6. The next contention of Mr. Raval is that before making reference by way of amendment by order dated 27th September, 1999, Respondent no. 1 has not given any opportunity to the petitioner before passing the order dated 27th September, 1999. Such contention has been negatived by the apex court as per the decision in case of Sultan Singh v. State of Haryana & Anr. reported in 1996 AIR SCW 485. The apex Court has held in the said decision that before passing the order of reference under S. 10 of the Act, issuance of notice to the employer or to hear him or to consider his objection by the State Government is not necessary before making reference on second application.

7. Therefore, in view of the decision of the apex Court in case of Sultan Sinh (supra), there is no need to give opportunity of hearing to the petitioner before passing the order dated 27th September, 1999.

8. The contention of Mr. Raval to the effect that when the application which was given by the Respondent no. 2 union dated 16th September, 1998 to the Labour Court Bharuch with a request to join the petitioner in the original reference and when such an application was pending and no decision has been taken so far, meanwhile, the Respondent no. 1 has referred the matter against the petitioner and, therefore, the opportunity which was available to the petitioner to point out before the Labour Court that the petitioner is not a necessary party for which summons is required to be issued to the petitioner is not available now to the petitioner, in view of the order passed by the first Respondent dated 27th September, 1999. According to my view, Mr. Raval is not right in saying so because the provisions of S. 18(3)(b) of the I.D. Act relate to the power of the Labour Court in case if the Labour Court is satisfied that there is necessity to summon any party to appear in the present proceedings, then the Labour Court can certainly issue summons to the third party. The power of the Respondent no. 1 is altogether different under S. 10(1) of the I.D. Act, 1947. But, in either way, the petitioner can very well agitate the same contentions before the Labour Court even after the reference order dated 27th September, 1999 has been passed to join the petitioner as a party in the said proceedings. Therefore, still, opportunity is available to the petitioner herein to point out to the Labour Court that by amendment of the reference, though the petitioner is joined as a party to the proceedings by Respondent no. 1, no relief can be granted by the Labour Court against the petitioner herein. The petitioner can avail of such an opportunity by filing the written statement and by raising such a contention in the written statement before the Labour Court and it is obvious that the same shall be dealt with and decided by the Labour Court in accordance with law after hearing the parties to the proceedings. Thus, the petitioner is having an ample opportunity on merit to point out and prove before the Labour Court its contentions and, therefore, passing of an order by the first Respondent during the pendency of the application before the Labour Court will not have any adverse effect and will not curtail right of the petitioner which is otherwise available to the petitioner. Therefore, such a contention raised by Mr. Raval cannot be entertained and accepted.

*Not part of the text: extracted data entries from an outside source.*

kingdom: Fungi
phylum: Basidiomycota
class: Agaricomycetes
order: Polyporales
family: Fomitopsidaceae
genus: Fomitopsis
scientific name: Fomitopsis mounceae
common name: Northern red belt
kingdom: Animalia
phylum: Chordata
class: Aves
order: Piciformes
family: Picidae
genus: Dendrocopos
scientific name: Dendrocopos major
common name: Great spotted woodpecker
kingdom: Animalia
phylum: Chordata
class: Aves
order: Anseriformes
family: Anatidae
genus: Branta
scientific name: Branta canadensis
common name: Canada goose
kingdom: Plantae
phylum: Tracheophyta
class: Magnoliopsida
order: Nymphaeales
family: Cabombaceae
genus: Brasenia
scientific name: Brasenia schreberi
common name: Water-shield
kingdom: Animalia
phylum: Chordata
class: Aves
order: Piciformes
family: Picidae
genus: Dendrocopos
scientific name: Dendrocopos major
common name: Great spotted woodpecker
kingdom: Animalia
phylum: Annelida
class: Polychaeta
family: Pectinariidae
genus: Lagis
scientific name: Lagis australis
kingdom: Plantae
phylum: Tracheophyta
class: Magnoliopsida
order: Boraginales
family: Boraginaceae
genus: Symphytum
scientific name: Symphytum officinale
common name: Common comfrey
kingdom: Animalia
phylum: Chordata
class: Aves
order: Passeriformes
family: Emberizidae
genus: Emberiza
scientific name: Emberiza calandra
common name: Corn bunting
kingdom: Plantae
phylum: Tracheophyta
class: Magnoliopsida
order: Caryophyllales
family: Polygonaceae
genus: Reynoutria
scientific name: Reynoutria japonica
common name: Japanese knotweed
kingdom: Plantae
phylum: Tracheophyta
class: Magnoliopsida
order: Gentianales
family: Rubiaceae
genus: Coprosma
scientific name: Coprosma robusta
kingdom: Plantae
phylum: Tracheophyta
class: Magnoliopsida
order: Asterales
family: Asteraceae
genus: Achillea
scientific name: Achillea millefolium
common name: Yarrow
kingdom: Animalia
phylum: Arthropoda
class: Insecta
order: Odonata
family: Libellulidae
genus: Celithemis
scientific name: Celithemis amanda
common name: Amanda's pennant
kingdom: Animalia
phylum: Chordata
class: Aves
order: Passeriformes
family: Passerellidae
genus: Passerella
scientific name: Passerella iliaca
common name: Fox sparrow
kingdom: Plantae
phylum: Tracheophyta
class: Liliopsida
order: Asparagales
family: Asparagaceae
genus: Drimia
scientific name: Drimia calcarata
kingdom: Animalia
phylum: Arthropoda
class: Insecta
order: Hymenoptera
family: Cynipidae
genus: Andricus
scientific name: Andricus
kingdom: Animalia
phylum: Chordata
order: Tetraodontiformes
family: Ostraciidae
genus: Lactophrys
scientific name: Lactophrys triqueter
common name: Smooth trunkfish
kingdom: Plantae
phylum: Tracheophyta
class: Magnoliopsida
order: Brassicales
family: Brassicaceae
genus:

9. Therefore, The order passed by Respondent no. 1 dated 27th September, 1999 is within the jurisdiction and power of the Respondent no. 1 and the petitioner is not having any prejudicial effect because the petitioner can very well submit his case by submitting written statement for which notice has been issued by the Labour Court in pursuance to the reference order dated 27th September, 1999 at page 22 to file written statement against the statement of claim filed by the second Respondent and, therefore, the petitioner is having an opportunity to submit his case before the Labour Court and, therefore, there is no substance in this petition and Respondent no. 1 has not committed any error while passing the impugned order. No other submissions were made by Mr. Raval. He has not been able to point out any infirmity and/or jurisdictional error in the order impugned herein. Therefore, the petitions are dismissed. Notice in each of the petitions shall stand discharged. There shall be no order as to costs.